How silly she had become, she thought, as she dressed the Reginald puppet, thankful that her hands felt so much better and were not as stiff as they had been. She worked in silence by the big window in the schoolroom and contemplated her so-short acquaintance with her employer’s brother. She had begun to think that she was in some way special to him, that he appreciated her and found her desirable enough to want to be around her. He hadn’t been feigning that, she had thought. But then, he was an acknowledged favorite of the ladies. He probably had that knack of making each and every one of them feel special.
Or his efforts at staying away from her could have another source. There was that one puzzling moment that was likely the cause of him avoiding her.
It had been very late at night, and Celestine was sleepless. The hot bath every morning and Emily’s ointment was starting to make her feel better. The swelling was starting to go down on her hands and she was not so fatigued all the time. Awake with an unusual bout of insomnia, she decided to try some milk from the kitchen, and had crept down the back stairs from her third-floor room. On the landing of the second floor she had heard a noise and had shrunk back against the wall, momentarily frightened. A shadow, long and menacing, had crept up the wall, and the scuffle of footsteps echoed.
Then a figure hove into view! It was St. Claire, and with a whimper of relief she had sagged against the wall, hand to her breast over the thumping of her foolish heart. He saw her then and, a little the worse for a bottle of brandy, he had peered at her in the gloom.
“Celestine,” he whispered. “That you?”
“Yes,” she whispered back.
He came the rest of the way up the stairs and stared at her, holding his candle high and raking her body in its soft, worn night rail, wi
th his eyes. He came closer and closer, until he filled her vision. All she could think of was Mr. Foster’s admonition to her and his warning about St. Claire’s nature.
It had angered her at the time but it had humbled her as well, and she had rethought her idea that it didn’t hurt to love him in silence. Now, with him in front of her, his cravat askew, his jacket missing, his sleeves rolled up over thick forearms and his hair even more tousled than usual, she could not think at all. She couldn’t concentrate on loving him or hating him or avoiding him, not with him this close.

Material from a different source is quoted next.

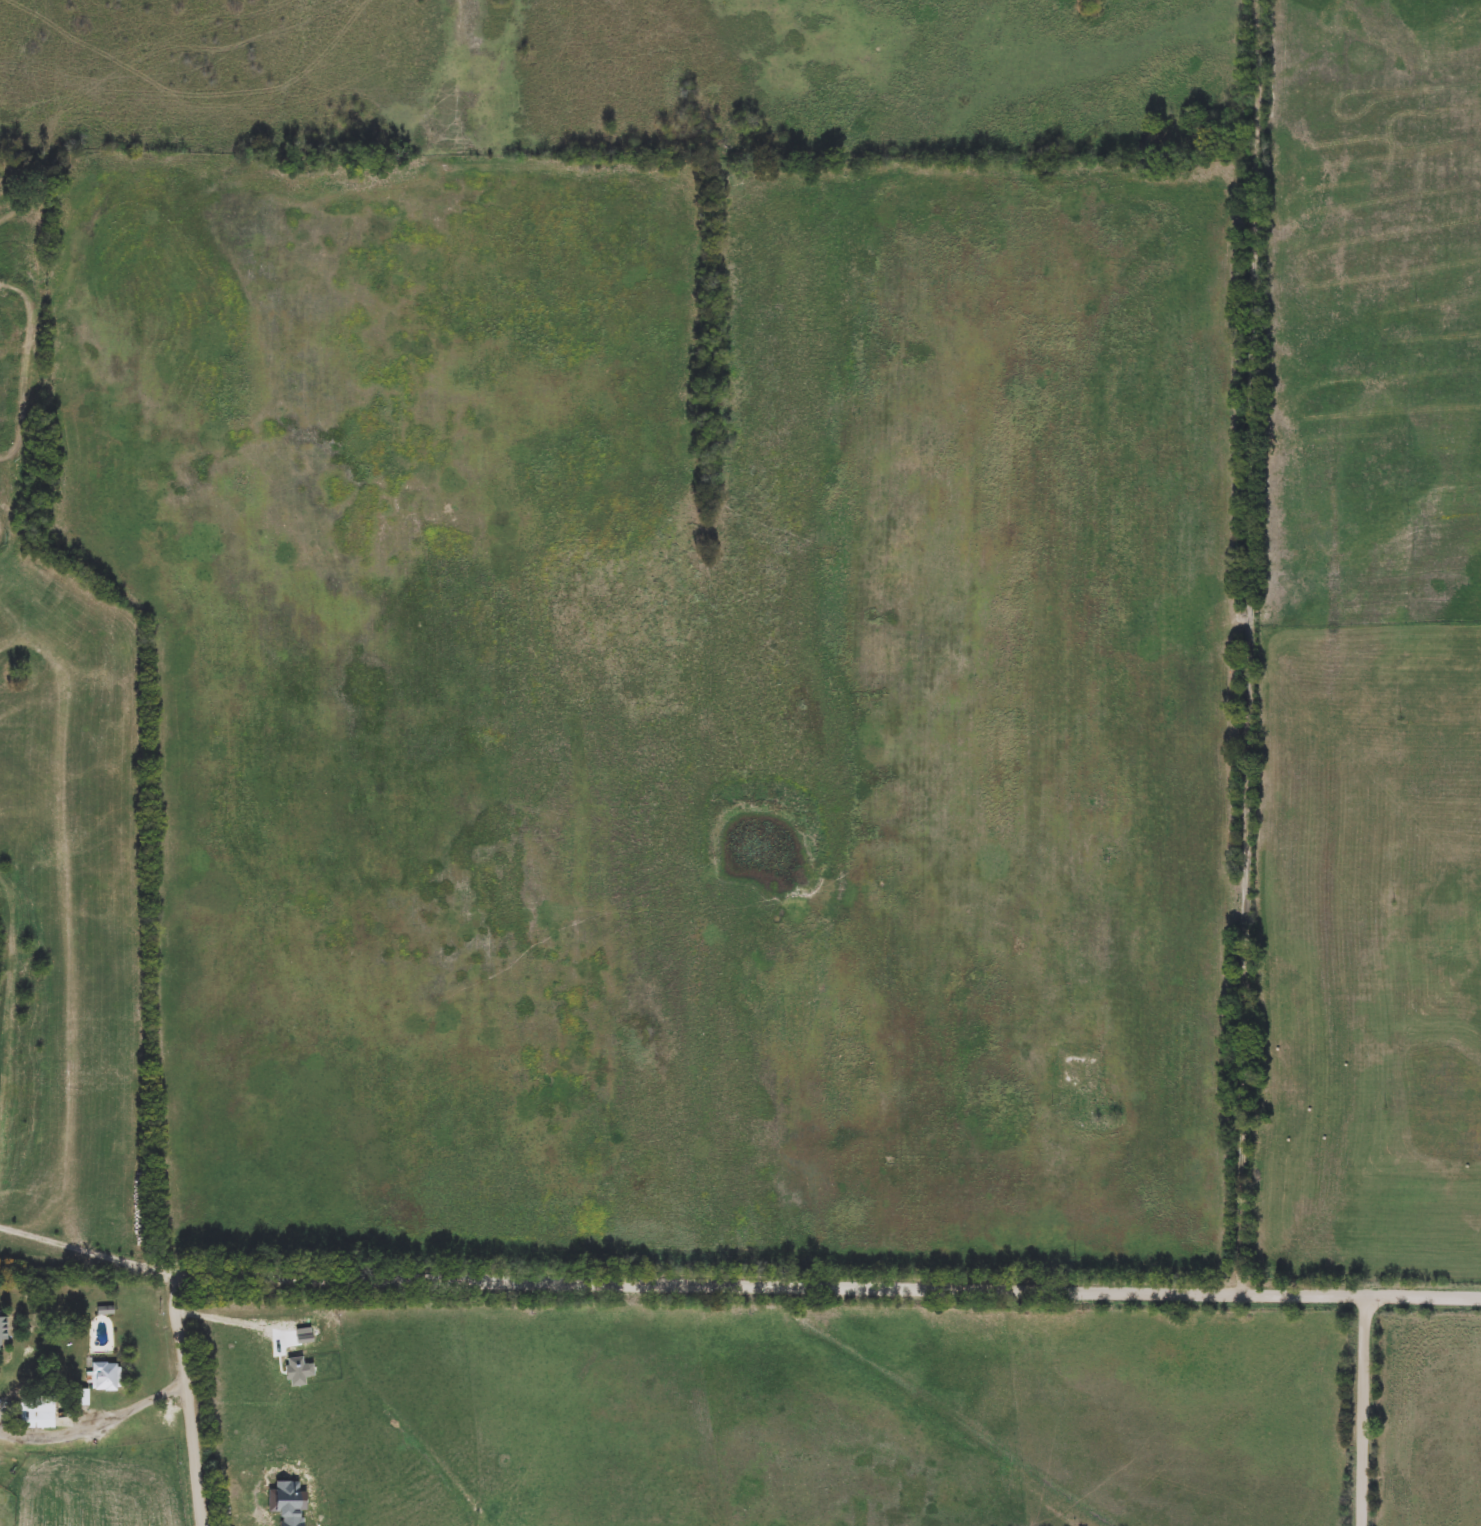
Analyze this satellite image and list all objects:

“I . . . I was just going . . .” She started to skitter past him, to head down the stairs. It was too dangerous even being near him. Though she might resent the vicar’s lack of faith in her virtue, there was much sense in his warning to her. Lord St. Claire Richmond was a man entirely out of her experience, with seductive wiles she hadn’t imagined until she was subjected to them. If she was vulnerable to his caresses in the schoolroom, in the middle of the day, what might he tempt her to in the middle of the night, with only her night rail and housecoat on?
He put out one arm and arrested her movement. She gazed down in fascination at that arm, the cord of muscle across it, the bristling dark hairs and lightly tanned skin. She could see the golden tint to his flesh in the dancing candlelight. What did he do outdoors that left his skin tanned, even after summer was gone? Her ungovernable imagination raised the question of whether he was golden all over—his shoulders, his chest, his . . . she turned her face away in confusion.
He put his guttering candle down on a nearby table and fingered her hair with his other hand, grasping a handful of it and burying his face in it. His action so startled her that she lifted her face and watched him in fascination. He rubbed it over his face and against his lips, taking deep breaths of her scent. He wound it around his fingers and kissed the silky strands. He finally released her hair, but some stayed snagged on the bristles of his late-day shadow.